There are programs that reward insiders who assist in ferreting out wrongdoing and returning fraudulent profits to federal and state governments. Those with knowledge of potential wrongdoing by any company that profits from federal or state government funds would do well to seek competent counsel who specializes in bringing cases under the federal False Claims Act, analogous state false claims acts, or the private insurance whistleblower statutes of California and Illinois. All of these statutes provide the relator, a person who is the source of such information, with share of the recovery (from 15 to 30%, and in the case of the California statute, potentially higher), in recognition of the whistleblower’s efforts.

Attention Clinical Laboratories: You Can’t Make the Doctor the Fall Guy Anymore

Friday, June 16th, 2017

On June 9, 2017, U.S. District Judge Reggie B. Walton (D.C.) denied a clinical laboratory defendant’s motion to dismiss a whistleblower’s False Claims Act case. The Court flatly rejected the lab’s attempt to avoid liability by arguing the doctor, not the lab, determines the medical necessity of a particular test. The court found, instead, that the lab has an independent duty to ensure that the tests it performs and seeks payment for are medically necessary. The Court’s ruling was based, in large part, on the certification of medical necessity submitted by the lab on claims forms such as the CMS-1500.

In United States of America, et al. ex rel. Tina D. Groat v. Boston Heart Diagnostics Corp., Dr. Groat, National Medical Director of Women’s Health and Genetics at United Healthcare, alleged that Boston Heart Diagnostics Corporation (“Boston Heart”) performed various genetic and non-genetic tests that were not medically necessary for particular patients.  Dr. Groat alleged that Boston Heart’s marketing of tests that screened for cardiac-related issues and predicted future cardiac risk resulted in the submission of false claims for tests performed on patients with no history or current known risk or symptoms of having a cardiac problem.  Despite the lack of medical necessity, Boston Heart completed and submitted CMS-1500 forms and sought Government reimbursement for the tests performed.

As part of their marketing efforts, labs frequently supply doctors with pre-printed test requisition forms. Doctors then fill out the forms and send them to a lab with the patient’s sample (i.e., blood) to be tested. Lab providers (such as Boston Heart) must complete and submit a CMS-1500 form to get reimbursed for the services provided. This form requires the entity submitting the claim, whether a “physician or supplier,” to certify the medical necessity of the services. CMS-1500, p.2 (Emphasis added).

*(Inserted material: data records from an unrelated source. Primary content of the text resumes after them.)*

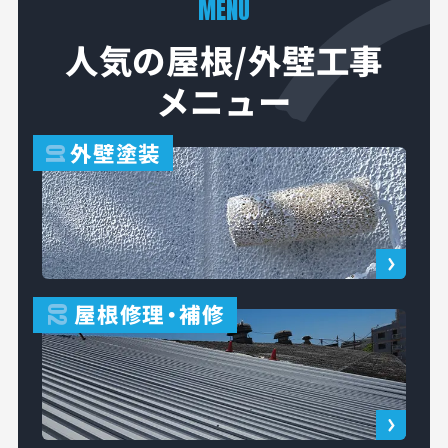
MENU
人気の屋根/外壁工事
メニュー
外壁塗装
01
屋根修理
・
補修
02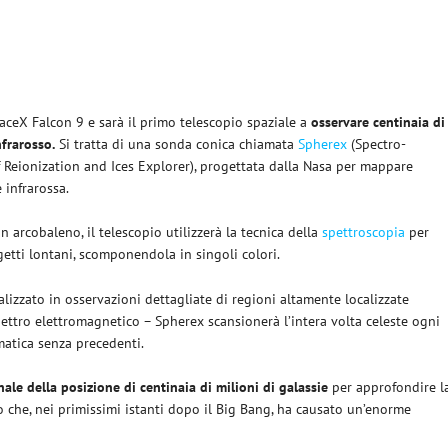
paceX Falcon 9 e sarà il primo telescopio spaziale a
osservare centinaia di
nfrarosso.
Si tratta di una sonda conica chiamata
Spherex
(Spectro-
 Reionization and Ices Explorer), progettata dalla Nasa per mappare
 infrarossa.
 arcobaleno, il telescopio utilizzerà la tecnica della
spettroscopia
per
getti lontani, scomponendola in singoli colori.
lizzato in osservazioni dettagliate di regioni altamente localizzate
spettro elettromagnetico – Spherex scansionerà l’intera volta celeste ogni
matica senza precedenti.
le della posizione di centinaia di milioni di galassie
per approfondire l
to che, nei primissimi istanti dopo il Big Bang, ha causato un’enorme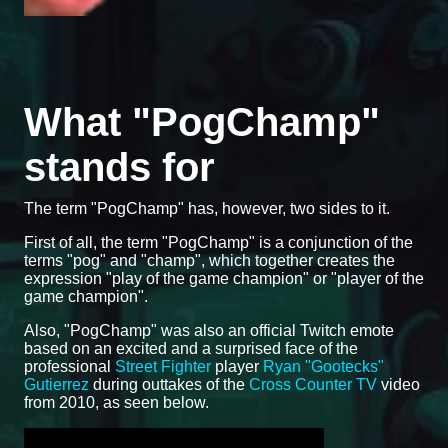
What "PogChamp"
stands for
The term "PogChamp" has, however, two sides to it.
First of all, the term "PogChamp" is a conjunction of the
terms "pog" and "champ", which together creates the
expression "play of the game champion" or "player of the
game champion".
Also, "PogChamp" was also an official Twitch emote
based on an excited and a surprised face of the
professional
Street Fighter
player
Ryan "Gootecks"
Gutierrez
during outtakes of the
Cross Counter TV
video
from 2010, as seen below.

In finding that Boston Heart, the lab submitting the claim, was responsible for certifying the medical necessity of the tests at issue, the Court focused on the plain language of the Medicare claim form. The CMS-1500 requires the submitting physician or supplier (i.e. the lab) to complete the required data fields and certification. The Court rejected the defendant’s attempt to argue that Medicare regulations related to maintenance of documentation regarding medical necessity, 42 C.F.R. §410.32(d)(2), shifts responsibility to the patient’s physician, finding instead that the regulation requires both the doctor and lab to maintain records. The Court also noted that the lab’s independent obligation to determine medical necessity is particularly appropriate where the lab created the requisition forms as part of its marketing activities, and the lab – not the physician – was billing the Government for the tests at issue.

This important ruling will have a real-life impact on healthcare fraud enforcement efforts in the laboratory arena. Service providers are on notice that they will be held accountable for the certifications they submit to the Government in order to receive payment. Labs can no longer dodge FCA liability by pointing to medical necessity determinations which appear to have been made by or in the name of a patient’s treating physician. The lab bears primary responsibility for the truthfulness of medical necessity certifications that are made on the face of the CMS-1500 form. The Government relies on the truthfulness of these certifications in making over $7 billion in Medicare Part B payments to clinical labs annually (FYE 2015).